En
esta entrada voy a hacer una reflexión acerca de los beneficios y perjuicios de
las vacunas. Se trata de un tema de plena actualidad en esta etapa de
confinamiento por la pandemia de la COVID-19, un virus contra el que a día de
hoy no disponemos de vacuna.
Las
vacunas son uno de los instrumentos más efectivos para la prevención de
enfermedades provocadas por una gran variedad de virus y bacterias. Según la Organización Mundial de la Salud evitan entre 2
y 3 millones de muertes anuales. Su funcionamiento consiste en
inyectar una cantidad pequeña de un patógeno debilitado, inactivo o alguna
variante de sus toxinas, de tal manera que se estimula el sistema inmunitario
para que forme anticuerpos y otros mecanismos defensivos de carácter celular, mantenga una memoria inmunitaria, y que así, en adelante, reconozca y combata el
virus.
En
los últimos años, ha surgido un movimiento antivacunas que, por desgracia, está
consiguiendo que sus falsos mantras calen en algunos sectores de la sociedad.

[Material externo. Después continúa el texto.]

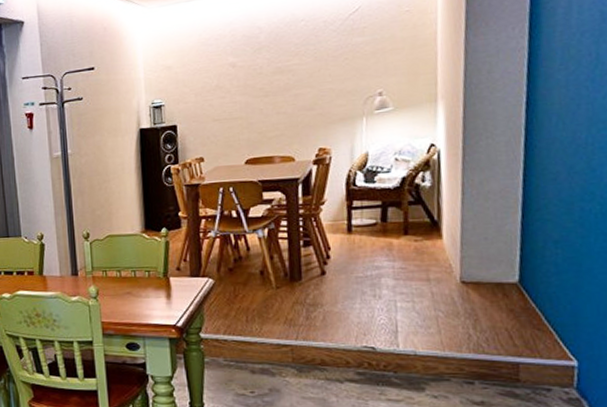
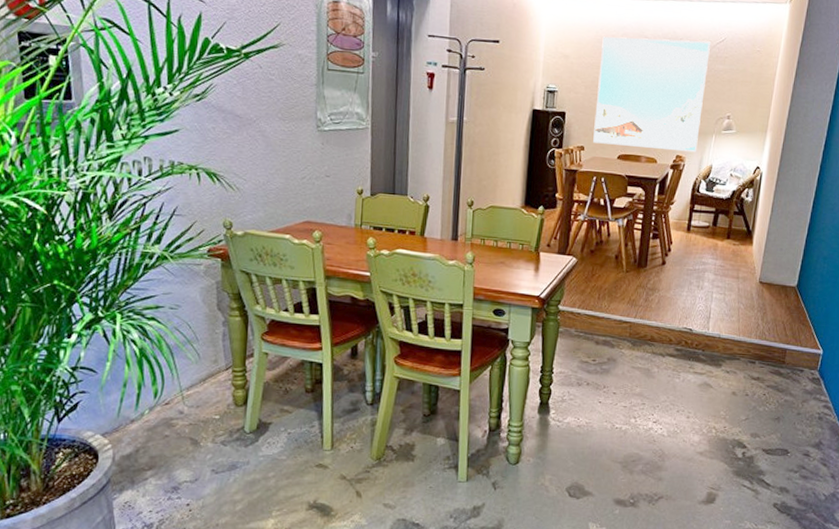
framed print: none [207,14,345,152] -> present [593,36,710,153]

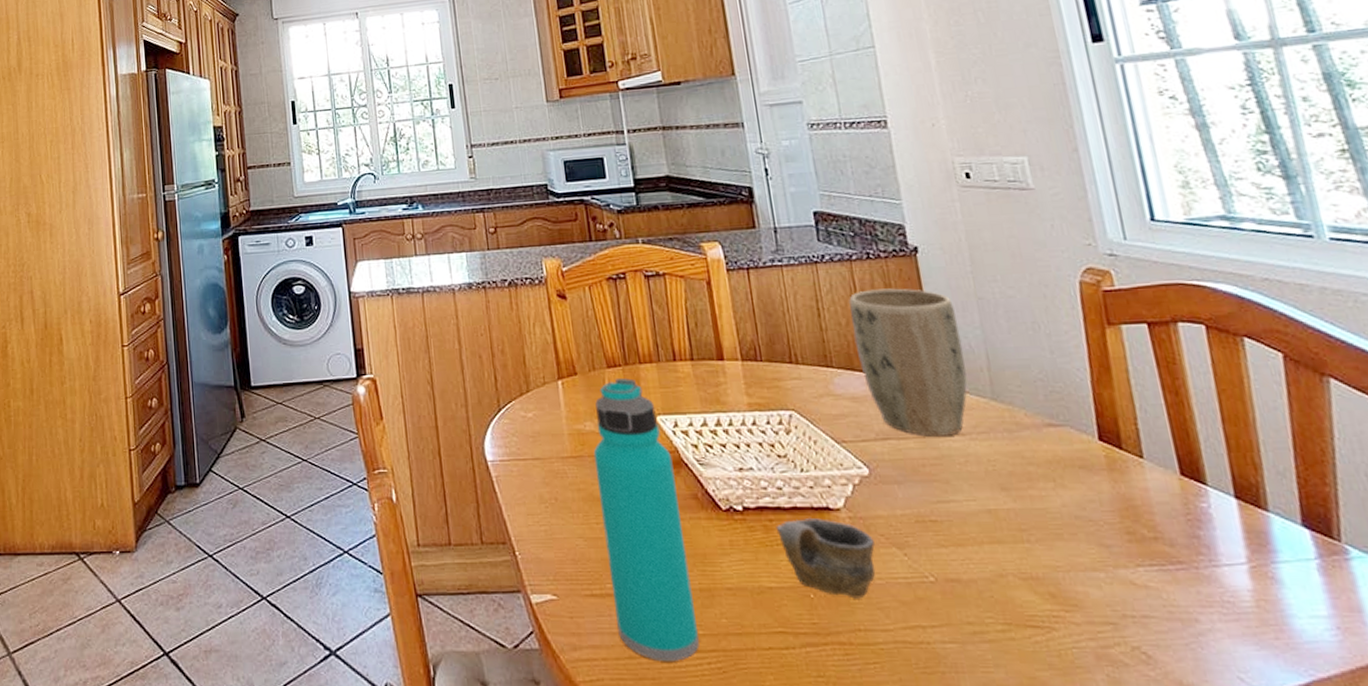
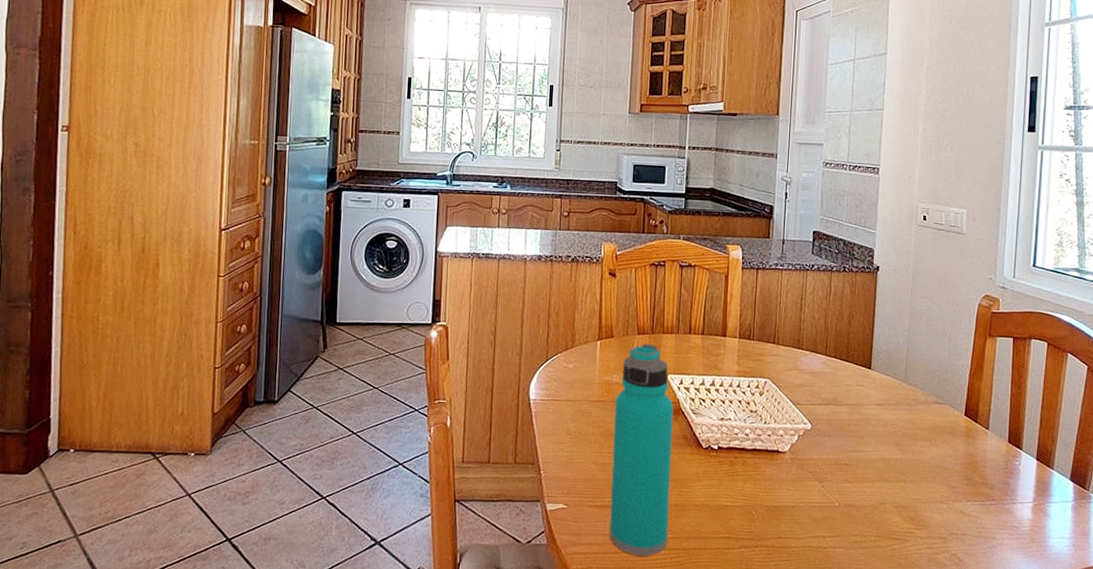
cup: present [775,518,876,599] -> none [738,457,804,516]
plant pot: present [848,288,967,437] -> none [821,294,894,405]

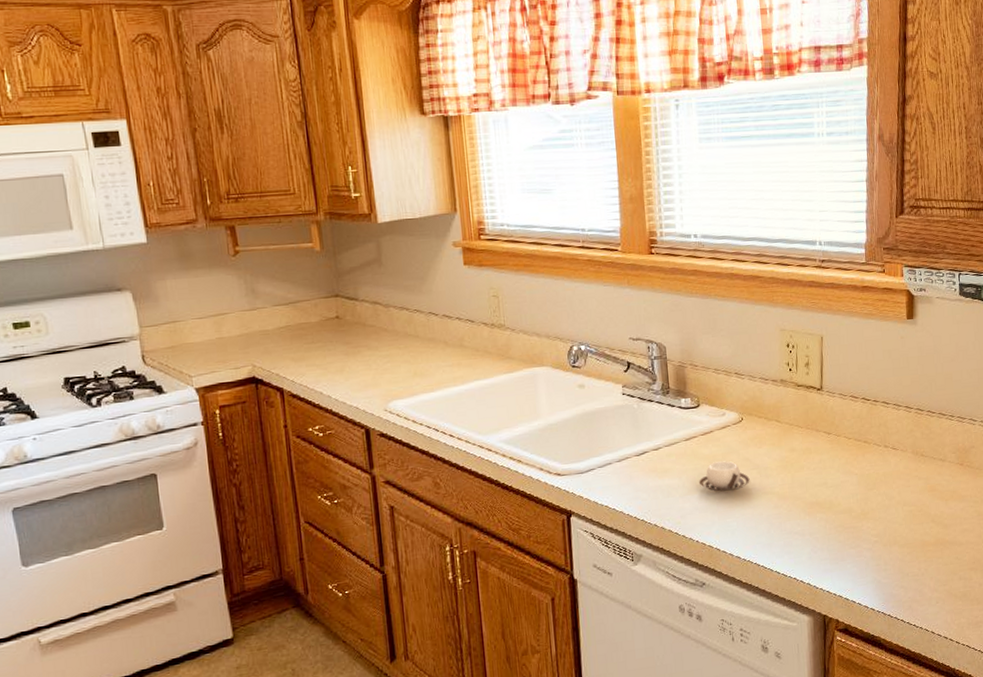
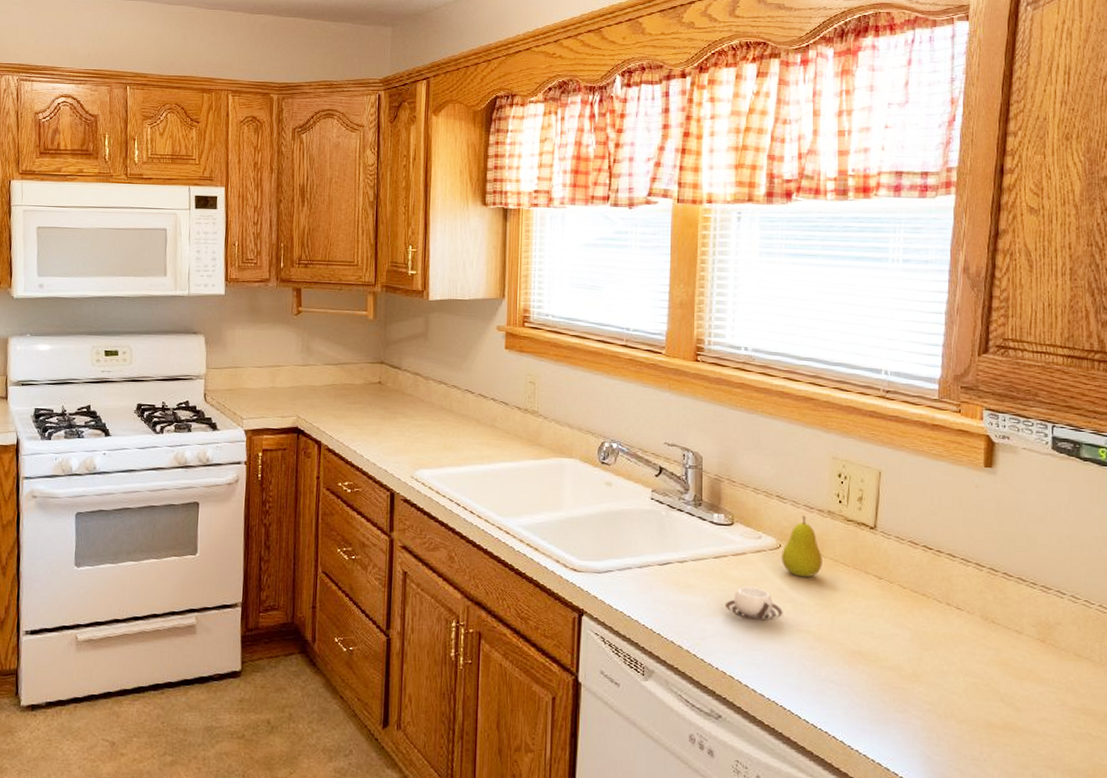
fruit: none [744,387,780,445] -> present [782,515,822,578]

En este artículo podemos encontrar algunos de sus
mensajes más frecuentes:
●
“Las vacunas causan autismo”
●
“No son necesarias porque
previenen de enfermedades ya erradicadas”
●
“Solamente sirven para que las
farmacéuticas hagan negocio”.
Es
cierto que las vacunas pueden manifestar efectos secundarios. Sin embargo, rara
vez son peligrosos y si comparamos el riesgo con sus beneficios (número de
vidas salvadas, ahorro en costes derivados de la proliferación de la
enfermedad…) es evidente la necesidad de utilizarlas.
Un
aspecto fundamental a tener en cuenta es que al vacunarnos no solamente nos
protegemos a nosotros mismos, sino que generamos inmunidad de grupo. Cuando
muchas personas en una comunidad se vuelven inmunes a una enfermedad se reduce
la probabilidad de transmisión a las personas que no lo son. Esto es
fundamental para proteger a individuos inmunodeprimidos, personas mayores,
recién nacidos o personas consideradas factor de riesgo.